El presidente de Nicaragua, Daniel Ortega, formuló el martes un llamamiento a 52 diputados liberales y sandinistas disidentes, para que no sigan oponiéndose a la existencia de los polémicos Consejos del Poder Ciudadano (CPC).

En un largo discurso pronunciado el martes en la noche, Ortega dijo a 52 de los 92 diputados de la Asamblea Nacional "que no sigan peleando por el asunto de los CPC porque van a seguir existiendo".

La legalidad de las funciones de los CPC será definida por la Corte Suprema de Justicia en virtud de un recurso legal interpuesto contra la ley aprobada por los diputados.

La oposición y diversos sectores sociales consideran estos CPC como una reedición de los Comités de Defensa Sandinista (CDS) que durante los años 80 fueron "oídos y ojos de la revolución" para vigilar y controlar a los ciudadanos.

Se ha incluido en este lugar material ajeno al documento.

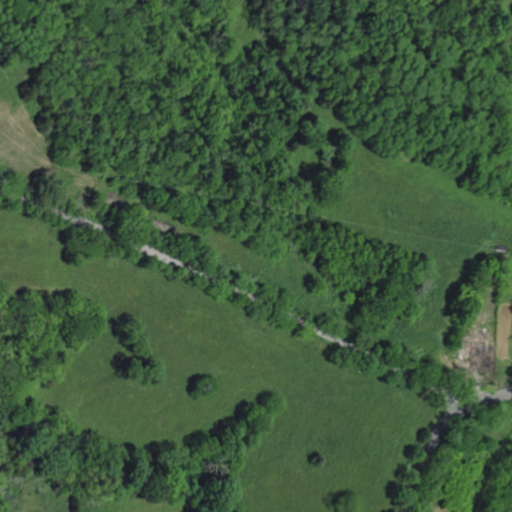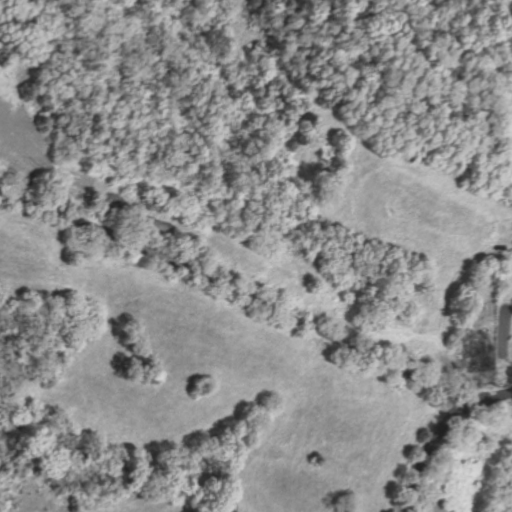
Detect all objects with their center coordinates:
road: (235, 291)
building: (474, 352)
building: (466, 355)
road: (439, 432)
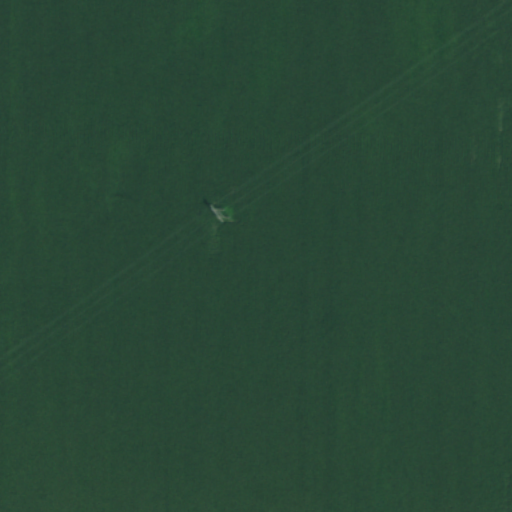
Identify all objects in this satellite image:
power tower: (222, 212)
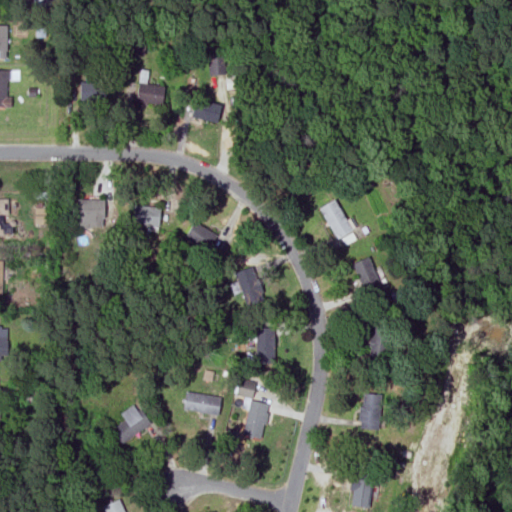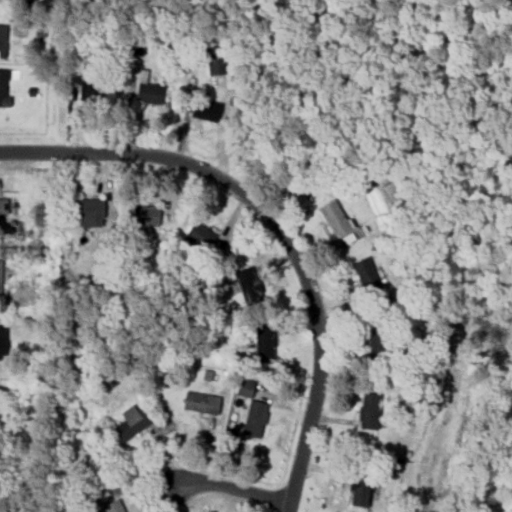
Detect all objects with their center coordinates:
building: (3, 37)
building: (2, 39)
building: (214, 64)
building: (216, 64)
building: (3, 88)
building: (4, 89)
building: (92, 89)
building: (92, 90)
building: (148, 94)
building: (150, 94)
building: (206, 110)
building: (204, 111)
building: (87, 209)
building: (3, 212)
building: (90, 213)
building: (40, 214)
building: (40, 214)
building: (144, 215)
building: (147, 217)
building: (3, 218)
building: (333, 219)
building: (337, 219)
road: (275, 228)
building: (198, 236)
building: (200, 236)
building: (363, 275)
building: (1, 276)
building: (1, 279)
building: (247, 285)
building: (249, 286)
building: (3, 342)
building: (2, 343)
building: (376, 343)
building: (377, 344)
building: (265, 345)
building: (264, 346)
building: (247, 385)
building: (243, 388)
building: (202, 402)
building: (200, 404)
building: (0, 408)
building: (367, 411)
building: (370, 411)
building: (255, 419)
building: (253, 420)
building: (128, 423)
building: (130, 423)
road: (228, 486)
building: (359, 489)
building: (114, 506)
building: (111, 507)
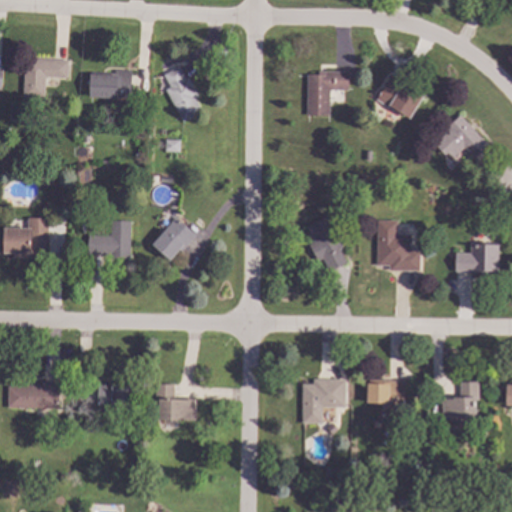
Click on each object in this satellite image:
building: (508, 1)
road: (267, 16)
building: (41, 72)
building: (40, 75)
building: (0, 76)
building: (109, 84)
building: (110, 86)
building: (321, 89)
building: (322, 91)
building: (181, 94)
building: (180, 95)
building: (399, 95)
building: (398, 98)
building: (457, 138)
building: (460, 142)
building: (171, 146)
building: (27, 238)
building: (172, 239)
building: (25, 240)
building: (110, 240)
building: (172, 240)
building: (110, 242)
building: (324, 245)
building: (325, 245)
building: (393, 247)
building: (393, 249)
road: (198, 250)
road: (251, 256)
building: (476, 259)
building: (476, 260)
road: (255, 326)
building: (384, 390)
building: (384, 394)
building: (508, 395)
building: (33, 396)
building: (112, 396)
building: (114, 396)
building: (508, 396)
building: (31, 397)
building: (319, 398)
building: (320, 399)
building: (458, 402)
building: (171, 404)
building: (460, 404)
building: (171, 406)
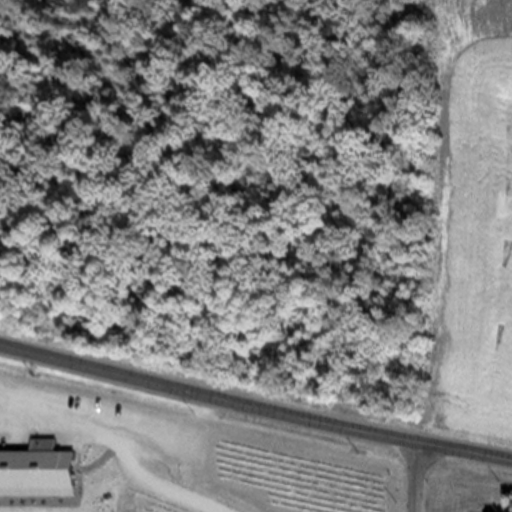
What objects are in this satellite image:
road: (254, 407)
road: (418, 476)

La no gubernamental Coordinadora Civil de Nicaragua, en un pronunciamiento conocido el martes, advirtió a Ortega que si continúa con políticas y acciones excluyentes de amplios sectores del país, "demandará el derecho civil de revocar su mandato" de cinco años.

Ortega dijo que si los legisladores logran mandar a publicar esa ley a La Gaceta "los CPC van a continuar existiendo porque los permite la Constitución, ya que la soberanía nacional reside en el pueblo".

Según Ortega, los CPC fueron creados desde enero pasado y por medio de otros tres decretos volvieron a vivir el 28 de noviembre pasado, y que fueron instalados y juramentados el 30 de este mes.

El líder sandinista se dirigió a los diputados para decirles "ustedes creen que tienen todo el poder, grandes salarios y vehículos, pero por mandato constitucional están obligados a escuchar al pueblo y darle respuesta a sus peticiones".

El jefe del Ejecutivo se volvió a referir al conflicto sobre el tema de los CPC en un barrio de Managua durante la firma de un préstamo otorgado por el BID a Nicaragua para mejorar los sistemas de salud en Jinotega y Matagalpa, norte, y el Caribe Norte.

Durante la firma de este convenio de préstamo, se instalaron ventas de fríjoles, arroz y aceite, para combatir la especulación y detener la espiral alcista de los precios de estos productos de consumo popular.